Exercise aim:
Convert the text read from every item below into one numbered list with one line per entry, leaving out any blank lines. Omit the pictures from your answer.

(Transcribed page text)
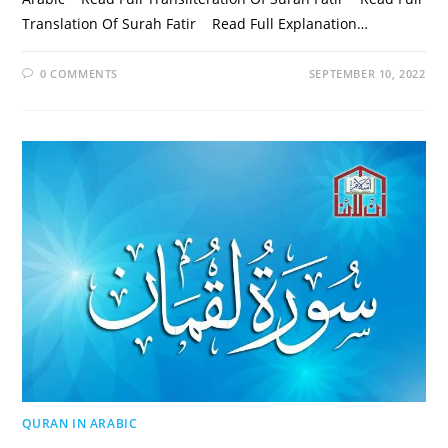
Translation Of Surah Fatir Read Full Explanation…
0 COMMENTS
SEPTEMBER 10, 2022
QURAN IN ARABIC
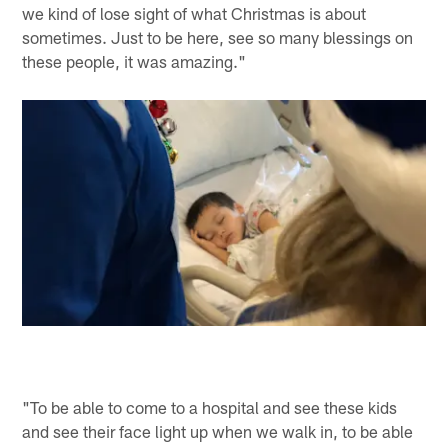
we kind of lose sight of what Christmas is about
sometimes. Just to be here, see so many blessings on
these people, it was amazing."
"To be able to come to a hospital and see these kids
and see their face light up when we walk in, to be able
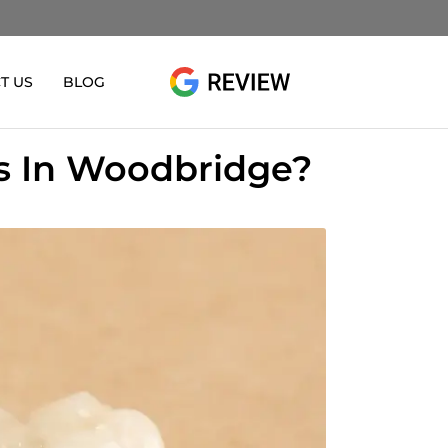
T US
BLOG
es In Woodbridge?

Result of the task:
1. Translation Of Surah Fatir Read Full Explanation…
2. 0 COMMENTS
3. SEPTEMBER 10, 2022
4. QURAN IN ARABIC
5. we kind of lose sight of what Christmas is about
6. sometimes. Just to be here, see so many blessings on
7. these people, it was amazing."
8. "To be able to come to a hospital and see these kids
9. and see their face light up when we walk in, to be able
10. T US
11. BLOG
12. es In Woodbridge?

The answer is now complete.